Ariane Labrèche
Agence QMI

Vive le français libre!

Vive le français libre!

Anne-Marie Beaudoin-Bégin propose un nouveau livre, La langue affranchie.Photo Ariane Labrèche / Agence QMI

Ariane Labrèche

L'insolente linguiste Anne-Marie Beaudoin-Bégin risque de froisser à nouveau quelques plumes puritaines avec son nouvel ouvrage, La langue affranchie. En véritable croisade contre les autorités langagières, l'universitaire tire la sonnette d'alarme sur la policisation à outrance du français, qui encourage plusieurs jeunes à quitter le navire.

Long manteau de cuir, tatouages, casquette sombre et lunettes épaisses, «elles viennent du Costco!», Anne-Marie Beaudoin-Bégin est à des lieues de l'image que l'on se fait des linguistes. La chargée de cours à l'Université Laval tient un discours tout aussi à contre-courant de la doctrine d'un français pur souvent mise de l'avant dans les grands médias et dans la société en général.

«C'est vraiment de l'élitisme. C'est une lutte des classes, dans le sens où les gens privilégiés qui ont eu une bonne éducation connaissent les règles du français et rabaissent ceux qui ne les appliquent pas comme il faut. On dit aux gens qu'ils parlent mal et c'est épouvantable», affirme-t-elle.

Cette surcorrection du langage quotidien se solde selon elle en une culpabilisation et une insécurité linguistique, particulièrement toxique pour les jeunes.

«À force de se faire dire qu'ils parlent mal, ils se tournent vers l'anglais. On leur demande d'être fiers et de défendre une langue, tout en les rabrouant constamment. Ce qui est dangereux, ce n'est pas le franglais des Dead Obies, c'est le purisme», martèle-t-elle.

Celle qui compte plus de 11 000 abonnés sur sa page Facebook de l'Insolente linguiste balaie du revers les craintes du nivellement par le bas.

«Le français qu'on parle aujourd'hui est le résultat d'une langue qui a évolué au cours des siècles et il faut accepter qu'elle va continuer de le faire. Si une langue ne réussit pas à s'adapter, les locuteurs vont s'en détourner», prévient-elle.

D'ailleurs, les différents niveaux de langue ne sont pas automatiquement en compétition.

«Ça n'enlève rien au registre soigné. Il faut voir les différents registres comme un code vestimentaire langagier. On ne va pas dans une soirée VIP en jogging, tout comme je sais que la lectrice du bulletin de nouvelles ne dira pas que quelqu'un a parqué son char», illustre la linguiste.

Une lourde histoire

Pourtant, la protection du français au Québec a toujours été associée à une vision puriste de la langue.
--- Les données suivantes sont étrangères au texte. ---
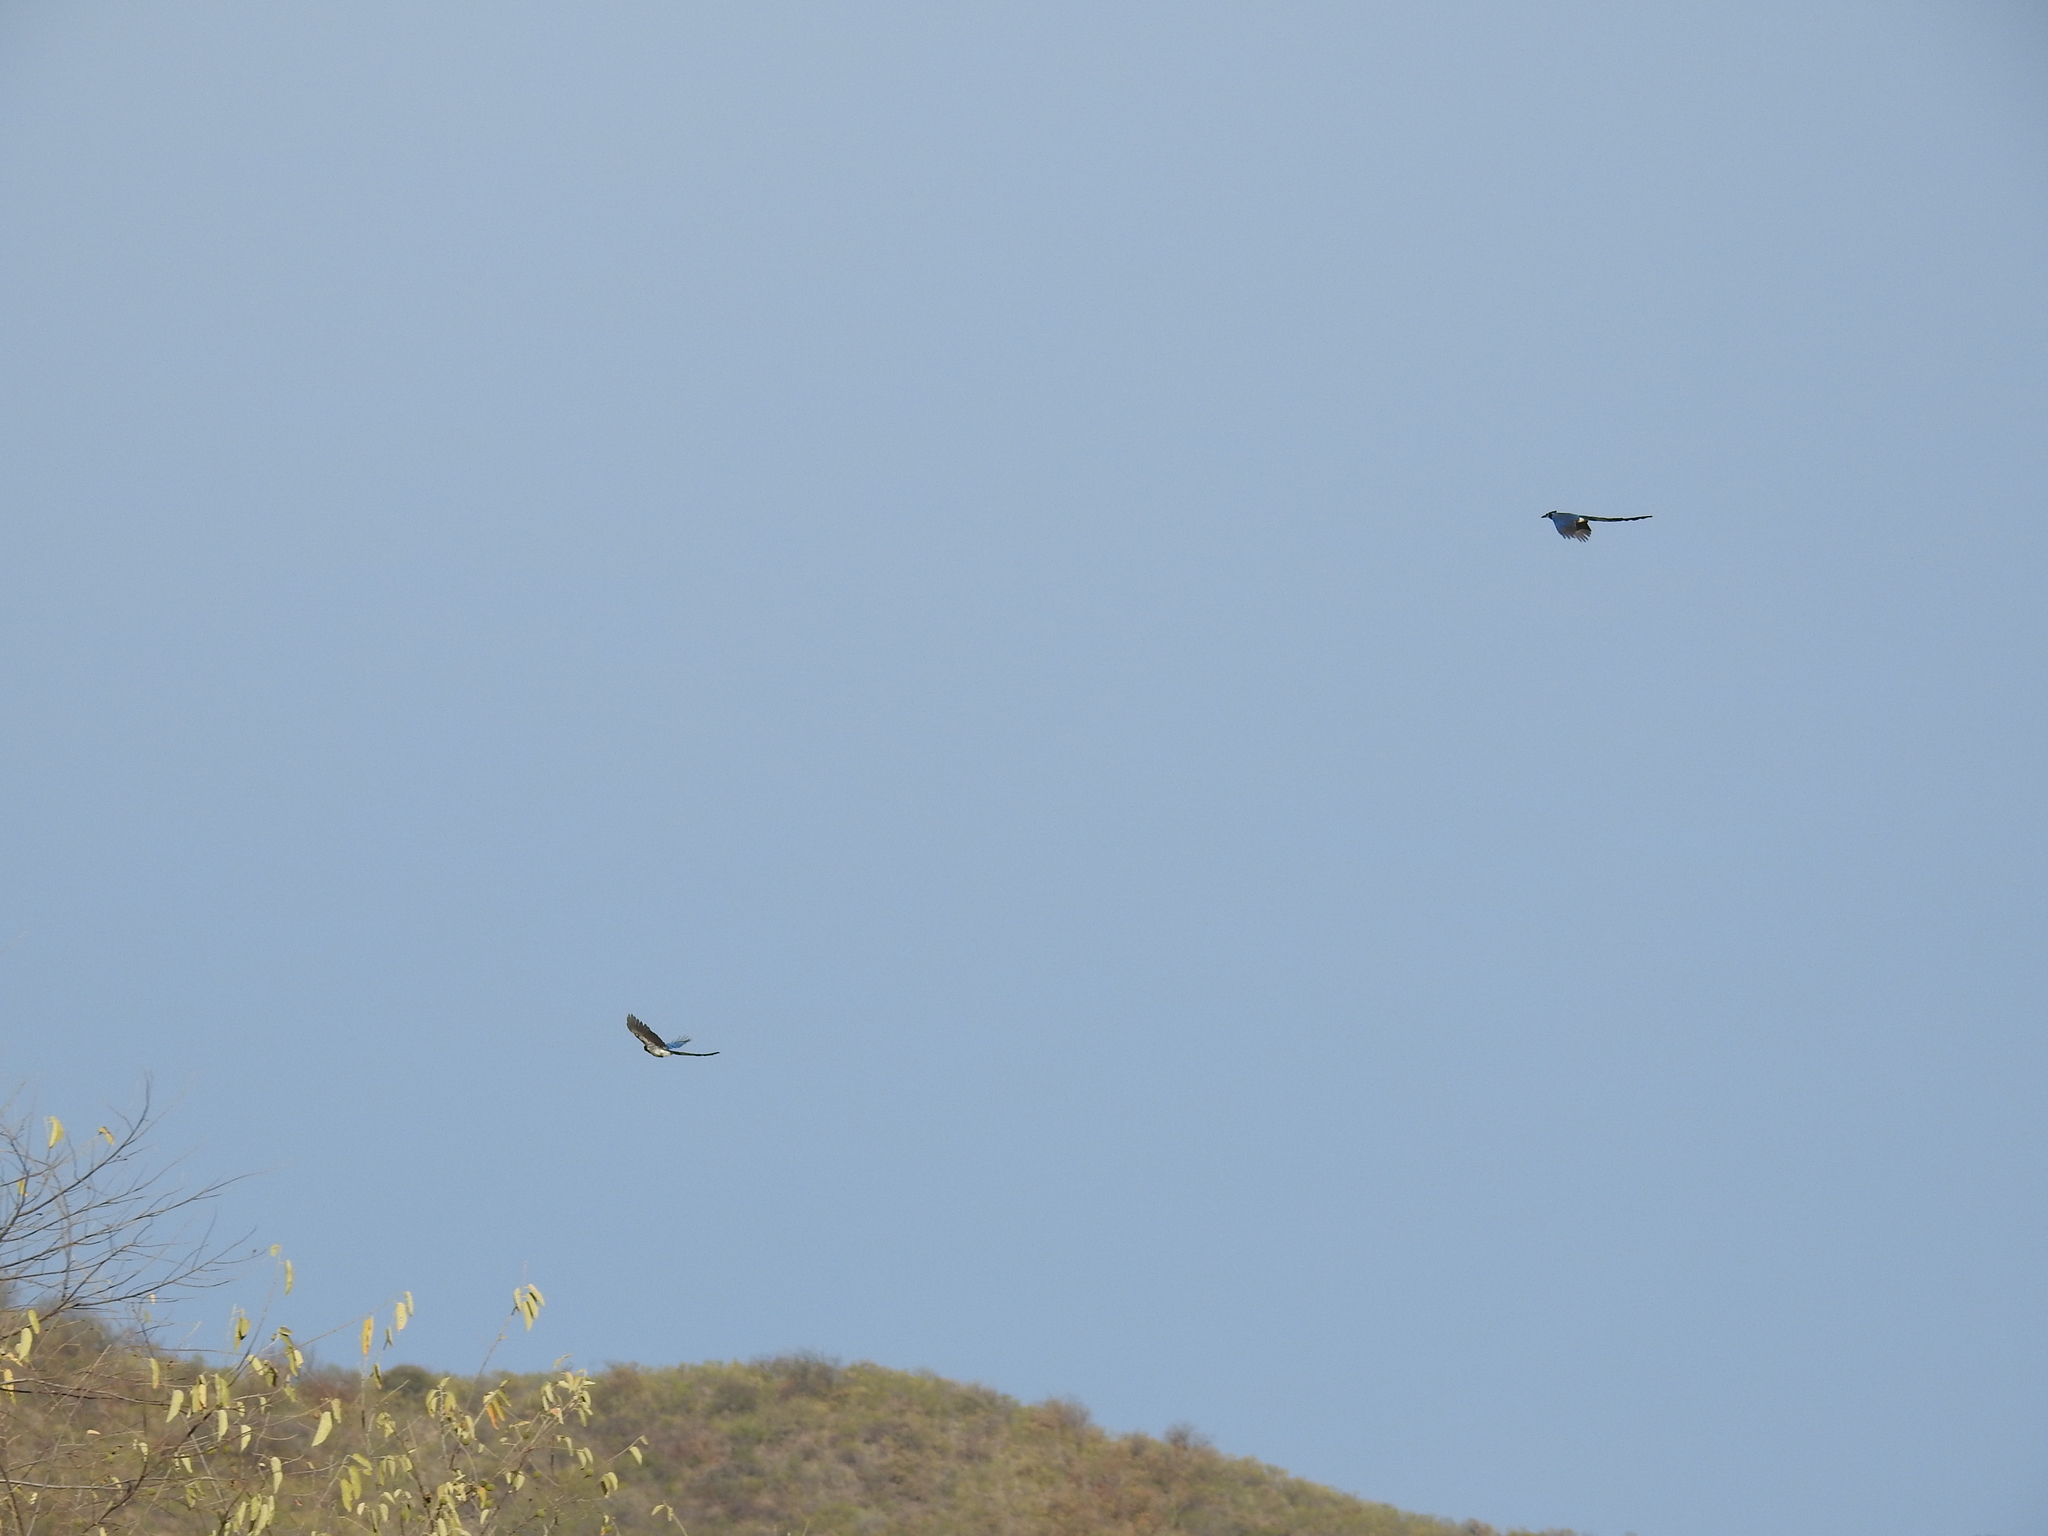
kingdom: Animalia
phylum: Chordata
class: Aves
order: Passeriformes
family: Corvidae
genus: Calocitta
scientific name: Calocitta colliei
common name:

«Avec l'Acte d'Union de 1840, on a pensé que pour se protéger de l'assimilation par les Anglais, il fallait que les Québécois parlent comme les Français. Ça permettait d'appartenir à un plus grand groupe. Alors, on s'est mis à condamner systématiquement tout ce qui était différent du français de France», raconte celle qui se spécialise dans la sociolinguistique du français au Québec.

Or, après 177 ans, force est de constater que de taper sur le clou à répétition n'a pas réussi à transformer les Québécois en Français, ni à modifier leur langage courant.

«Si on veut vraiment maintenir le français, il faut lui donner du lousse. Les gens doivent être fiers de la langue qu'ils parlent», croit Anne-Marie Beaudoin-Bégin.

Une liberté créative accrue, notamment dans l'invention sans restriction de néologismes, serait un premier pas vers une meilleure appropriation de notre langue.

«Il faut aussi arrêter de voir les anglicismes de manière négative, souligne-t-elle. Sur le site de l'Office québécois de la langue française, les termes francisés suggérés sont définis comme des propositions de rechange pour les anglicismes qui ne correspondraient pas à tous. Ça ne veut pas dire que ce sont des fautes!»

La chargée de cours iconoclaste souhaite que la vision descriptive et non normative des linguistes prenne de plus en plus de place dans les médias.

«Je suis tannée des gens qui viennent me dire que je n'ai pas le droit d'utiliser certains termes. T'es qui pour savoir de quels mots j'ai besoin dans mon quotidien? Pourrait-on au moins les élire ces gens-là?», demande-t-elle, un brin irrévérencieuse.

En attendant, pas besoin d'être un Académicien pour en apprendre plus avec elle.

«On peut dire crisse de tabarnak pis parler de la langue», lance Anne-Marie Beaudoin-Bégin.

Le livre La langue affranchie est disponible en librairie.